In an e-mail exchange on Thursday, Wells described a potential campaign goal when utilizing frequency capping: “An example would be restricting the exposure to an advertiser’s ad to just once a day. For example, displaying a Pizza Hut ad one time to each user during the 5 p.m. hour before dinner.”
As was the case in recent Microsoft/Verizon packages, Wells stated, marketers can choose between cost-per-click or cost-per-action agreements when negotiating deals that involve the frequency capping option. He added that the Verizon ad network, which includes mobile sites for brands like The New York Times, NBC Universal and CityGuide, will provide advertisers with third-party impression tracking, while keeping them in strict adherence with consumer privacy concerns.
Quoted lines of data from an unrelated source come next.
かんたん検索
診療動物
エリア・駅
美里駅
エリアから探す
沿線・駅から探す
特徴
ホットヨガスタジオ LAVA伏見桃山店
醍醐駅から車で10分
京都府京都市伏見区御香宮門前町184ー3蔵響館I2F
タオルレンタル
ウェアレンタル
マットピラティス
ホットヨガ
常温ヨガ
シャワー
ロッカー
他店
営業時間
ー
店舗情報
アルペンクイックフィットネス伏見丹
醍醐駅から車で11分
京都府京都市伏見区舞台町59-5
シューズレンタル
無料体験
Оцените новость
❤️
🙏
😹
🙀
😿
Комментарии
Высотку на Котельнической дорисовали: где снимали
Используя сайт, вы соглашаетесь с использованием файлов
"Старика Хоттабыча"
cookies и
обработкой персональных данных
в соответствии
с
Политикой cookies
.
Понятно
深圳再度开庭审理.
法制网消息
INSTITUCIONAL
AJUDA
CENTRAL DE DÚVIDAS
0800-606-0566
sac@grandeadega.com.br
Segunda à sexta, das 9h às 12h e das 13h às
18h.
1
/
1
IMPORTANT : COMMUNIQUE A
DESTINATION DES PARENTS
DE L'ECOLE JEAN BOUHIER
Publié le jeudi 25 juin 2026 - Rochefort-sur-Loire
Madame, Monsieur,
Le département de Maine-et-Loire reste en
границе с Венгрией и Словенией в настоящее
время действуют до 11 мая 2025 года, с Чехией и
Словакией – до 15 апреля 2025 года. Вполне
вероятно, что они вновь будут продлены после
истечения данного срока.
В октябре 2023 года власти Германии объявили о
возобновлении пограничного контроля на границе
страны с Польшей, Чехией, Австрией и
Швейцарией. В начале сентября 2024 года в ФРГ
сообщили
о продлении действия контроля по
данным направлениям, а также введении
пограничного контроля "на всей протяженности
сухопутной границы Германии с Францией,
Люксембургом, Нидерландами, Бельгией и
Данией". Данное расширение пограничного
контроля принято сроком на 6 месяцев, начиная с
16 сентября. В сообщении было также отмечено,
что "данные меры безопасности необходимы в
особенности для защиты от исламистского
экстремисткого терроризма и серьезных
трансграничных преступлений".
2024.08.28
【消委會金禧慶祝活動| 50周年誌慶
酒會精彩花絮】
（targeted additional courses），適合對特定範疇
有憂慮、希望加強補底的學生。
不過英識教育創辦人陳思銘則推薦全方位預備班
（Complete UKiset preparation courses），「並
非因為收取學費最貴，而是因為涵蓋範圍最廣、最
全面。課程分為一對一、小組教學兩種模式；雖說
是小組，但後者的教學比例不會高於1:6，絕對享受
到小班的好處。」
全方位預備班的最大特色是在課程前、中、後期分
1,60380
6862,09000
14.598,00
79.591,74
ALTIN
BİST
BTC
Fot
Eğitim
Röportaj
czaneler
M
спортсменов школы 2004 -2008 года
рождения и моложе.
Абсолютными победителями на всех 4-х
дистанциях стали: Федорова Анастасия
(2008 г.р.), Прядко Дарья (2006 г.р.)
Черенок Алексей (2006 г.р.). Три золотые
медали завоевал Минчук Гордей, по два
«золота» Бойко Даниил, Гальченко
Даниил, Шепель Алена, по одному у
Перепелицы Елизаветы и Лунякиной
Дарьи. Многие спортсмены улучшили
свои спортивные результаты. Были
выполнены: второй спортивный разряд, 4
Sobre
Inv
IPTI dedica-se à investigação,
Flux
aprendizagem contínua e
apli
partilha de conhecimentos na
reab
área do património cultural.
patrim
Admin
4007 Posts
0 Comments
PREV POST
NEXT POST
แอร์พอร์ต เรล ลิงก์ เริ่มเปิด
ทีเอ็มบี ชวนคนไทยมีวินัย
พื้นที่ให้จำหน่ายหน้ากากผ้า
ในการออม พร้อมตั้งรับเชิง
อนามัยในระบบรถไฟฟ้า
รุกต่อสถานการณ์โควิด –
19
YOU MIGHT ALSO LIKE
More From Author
“Advertisers can utilize frequency capping to minimize creative burn-out, or fine-tune more sophisticated media metrics such as ‘Exposure to Conversion,’ which is a metric that quantifies how many times a user views an ad before taking an action like clicking or taking a post-click action,” Wells wrote. “Customers are trying out the functionality now. We will provide input and results when they are available.”
Tom Limongello, senior director of business development at Crisp Wireless, New York, characterized the announcement as “not technologically ground-breaking,” noting that other platforms have already been offering frequency capping. Still, he welcomed the development for the young-but-growing mobile niche.
“Any time Verizon makes it easier for advertisers to use their network, it’s a good thing,” Limongello said. “It’s a net positive for the industry.”
Last January, Microsoft and Verizon struck a five-year deal where the former received rights to distribute Live Search results and advertising to Verizon Wireless customers. Microsoft, which already had a mobile deal with Sprint, surprised many industry players by landing the partnership because competitor Google was largely considered the front-runner to align with Verizon.
If nothing else, yesterday’s frequency capping announcement suggests that the Microsoft-Verizon mobile tandem is becoming more fully realized.
Correction: An earlier version of the story said Microsoft is “newly permitted” to sell some premium inventory on Verizon’s wireless deck. In fact it had been allowed to sell premium ads from the beginning of the relationship.